Extracted page text data
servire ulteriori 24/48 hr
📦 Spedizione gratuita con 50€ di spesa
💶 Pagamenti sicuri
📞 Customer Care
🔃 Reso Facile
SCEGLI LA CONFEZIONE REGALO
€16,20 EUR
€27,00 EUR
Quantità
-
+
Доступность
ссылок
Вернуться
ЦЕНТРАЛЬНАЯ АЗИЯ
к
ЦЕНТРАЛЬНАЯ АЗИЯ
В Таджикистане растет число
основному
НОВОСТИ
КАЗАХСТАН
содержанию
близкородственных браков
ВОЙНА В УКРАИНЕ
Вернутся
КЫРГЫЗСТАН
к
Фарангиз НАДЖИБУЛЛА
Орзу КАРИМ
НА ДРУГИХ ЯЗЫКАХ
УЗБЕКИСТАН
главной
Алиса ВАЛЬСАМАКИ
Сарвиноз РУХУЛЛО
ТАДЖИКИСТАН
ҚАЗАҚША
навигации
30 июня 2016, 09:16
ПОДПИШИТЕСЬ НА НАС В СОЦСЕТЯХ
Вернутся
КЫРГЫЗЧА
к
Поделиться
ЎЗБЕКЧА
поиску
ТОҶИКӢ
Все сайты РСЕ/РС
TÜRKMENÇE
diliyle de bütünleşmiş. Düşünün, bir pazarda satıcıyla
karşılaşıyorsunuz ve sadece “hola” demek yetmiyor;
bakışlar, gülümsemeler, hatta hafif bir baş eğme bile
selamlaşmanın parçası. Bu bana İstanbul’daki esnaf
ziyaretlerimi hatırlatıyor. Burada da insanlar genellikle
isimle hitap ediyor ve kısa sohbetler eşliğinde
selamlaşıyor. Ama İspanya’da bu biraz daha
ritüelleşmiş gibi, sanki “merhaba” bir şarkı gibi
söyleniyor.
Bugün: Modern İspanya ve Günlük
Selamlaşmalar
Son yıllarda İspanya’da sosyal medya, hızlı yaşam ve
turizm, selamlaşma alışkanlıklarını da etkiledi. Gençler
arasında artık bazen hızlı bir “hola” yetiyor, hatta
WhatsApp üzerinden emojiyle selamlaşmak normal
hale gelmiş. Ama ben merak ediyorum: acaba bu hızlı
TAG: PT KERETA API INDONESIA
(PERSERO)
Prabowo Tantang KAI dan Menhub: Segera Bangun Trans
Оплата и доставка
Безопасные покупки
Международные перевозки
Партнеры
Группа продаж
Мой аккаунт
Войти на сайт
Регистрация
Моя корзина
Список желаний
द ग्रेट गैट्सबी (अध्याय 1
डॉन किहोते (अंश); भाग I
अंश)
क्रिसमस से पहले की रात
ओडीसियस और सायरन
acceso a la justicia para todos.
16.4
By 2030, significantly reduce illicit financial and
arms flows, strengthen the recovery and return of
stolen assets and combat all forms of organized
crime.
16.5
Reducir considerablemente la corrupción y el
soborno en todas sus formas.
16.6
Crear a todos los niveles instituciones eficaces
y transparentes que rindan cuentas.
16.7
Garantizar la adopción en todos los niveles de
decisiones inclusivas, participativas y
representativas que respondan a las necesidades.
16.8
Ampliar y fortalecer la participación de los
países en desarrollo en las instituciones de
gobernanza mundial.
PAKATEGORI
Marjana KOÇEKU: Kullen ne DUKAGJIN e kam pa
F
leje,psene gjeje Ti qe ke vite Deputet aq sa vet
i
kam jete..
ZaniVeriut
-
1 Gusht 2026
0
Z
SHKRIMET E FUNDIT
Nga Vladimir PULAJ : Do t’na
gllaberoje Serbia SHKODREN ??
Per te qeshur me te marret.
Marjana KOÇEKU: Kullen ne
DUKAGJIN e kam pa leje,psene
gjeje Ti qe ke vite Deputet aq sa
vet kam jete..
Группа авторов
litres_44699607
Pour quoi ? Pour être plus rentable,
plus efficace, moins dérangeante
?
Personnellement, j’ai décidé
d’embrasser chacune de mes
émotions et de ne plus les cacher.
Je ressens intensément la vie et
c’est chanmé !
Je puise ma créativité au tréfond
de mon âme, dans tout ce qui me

BRIEF: Output the entire set of records exactly as shown.

WRITTEN ANSWER:
servire ulteriori 24/48 hr
📦 Spedizione gratuita con 50€ di spesa
💶 Pagamenti sicuri
📞 Customer Care
🔃 Reso Facile
SCEGLI LA CONFEZIONE REGALO
€16,20 EUR
€27,00 EUR
Quantità
-
+
Доступность
ссылок
Вернуться
ЦЕНТРАЛЬНАЯ АЗИЯ
к
ЦЕНТРАЛЬНАЯ АЗИЯ
В Таджикистане растет число
основному
НОВОСТИ
КАЗАХСТАН
содержанию
близкородственных браков
ВОЙНА В УКРАИНЕ
Вернутся
КЫРГЫЗСТАН
к
Фарангиз НАДЖИБУЛЛА
Орзу КАРИМ
НА ДРУГИХ ЯЗЫКАХ
УЗБЕКИСТАН
главной
Алиса ВАЛЬСАМАКИ
Сарвиноз РУХУЛЛО
ТАДЖИКИСТАН
ҚАЗАҚША
навигации
30 июня 2016, 09:16
ПОДПИШИТЕСЬ НА НАС В СОЦСЕТЯХ
Вернутся
КЫРГЫЗЧА
к
Поделиться
ЎЗБЕКЧА
поиску
ТОҶИКӢ
Все сайты РСЕ/РС
TÜRKMENÇE
diliyle de bütünleşmiş. Düşünün, bir pazarda satıcıyla
karşılaşıyorsunuz ve sadece “hola” demek yetmiyor;
bakışlar, gülümsemeler, hatta hafif bir baş eğme bile
selamlaşmanın parçası. Bu bana İstanbul’daki esnaf
ziyaretlerimi hatırlatıyor. Burada da insanlar genellikle
isimle hitap ediyor ve kısa sohbetler eşliğinde
selamlaşıyor. Ama İspanya’da bu biraz daha
ritüelleşmiş gibi, sanki “merhaba” bir şarkı gibi
söyleniyor.
Bugün: Modern İspanya ve Günlük
Selamlaşmalar
Son yıllarda İspanya’da sosyal medya, hızlı yaşam ve
turizm, selamlaşma alışkanlıklarını da etkiledi. Gençler
arasında artık bazen hızlı bir “hola” yetiyor, hatta
WhatsApp üzerinden emojiyle selamlaşmak normal
hale gelmiş. Ama ben merak ediyorum: acaba bu hızlı
TAG: PT KERETA API INDONESIA
(PERSERO)
Prabowo Tantang KAI dan Menhub: Segera Bangun Trans
Оплата и доставка
Безопасные покупки
Международные перевозки
Партнеры
Группа продаж
Мой аккаунт
Войти на сайт
Регистрация
Моя корзина
Список желаний
द ग्रेट गैट्सबी (अध्याय 1
डॉन किहोते (अंश); भाग I
अंश)
क्रिसमस से पहले की रात
ओडीसियस और सायरन
acceso a la justicia para todos.
16.4
By 2030, significantly reduce illicit financial and
arms flows, strengthen the recovery and return of
stolen assets and combat all forms of organized
crime.
16.5
Reducir considerablemente la corrupción y el
soborno en todas sus formas.
16.6
Crear a todos los niveles instituciones eficaces
y transparentes que rindan cuentas.
16.7
Garantizar la adopción en todos los niveles de
decisiones inclusivas, participativas y
representativas que respondan a las necesidades.
16.8
Ampliar y fortalecer la participación de los
países en desarrollo en las instituciones de
gobernanza mundial.
PAKATEGORI
Marjana KOÇEKU: Kullen ne DUKAGJIN e kam pa
F
leje,psene gjeje Ti qe ke vite Deputet aq sa vet
i
kam jete..
ZaniVeriut
-
1 Gusht 2026
0
Z
SHKRIMET E FUNDIT
Nga Vladimir PULAJ : Do t’na
gllaberoje Serbia SHKODREN ??
Per te qeshur me te marret.
Marjana KOÇEKU: Kullen ne
DUKAGJIN e kam pa leje,psene
gjeje Ti qe ke vite Deputet aq sa
vet kam jete..
Группа авторов
litres_44699607
Pour quoi ? Pour être plus rentable,
plus efficace, moins dérangeante
?
Personnellement, j’ai décidé
d’embrasser chacune de mes
émotions et de ne plus les cacher.
Je ressens intensément la vie et
c’est chanmé !
Je puise ma créativité au tréfond
de mon âme, dans tout ce qui me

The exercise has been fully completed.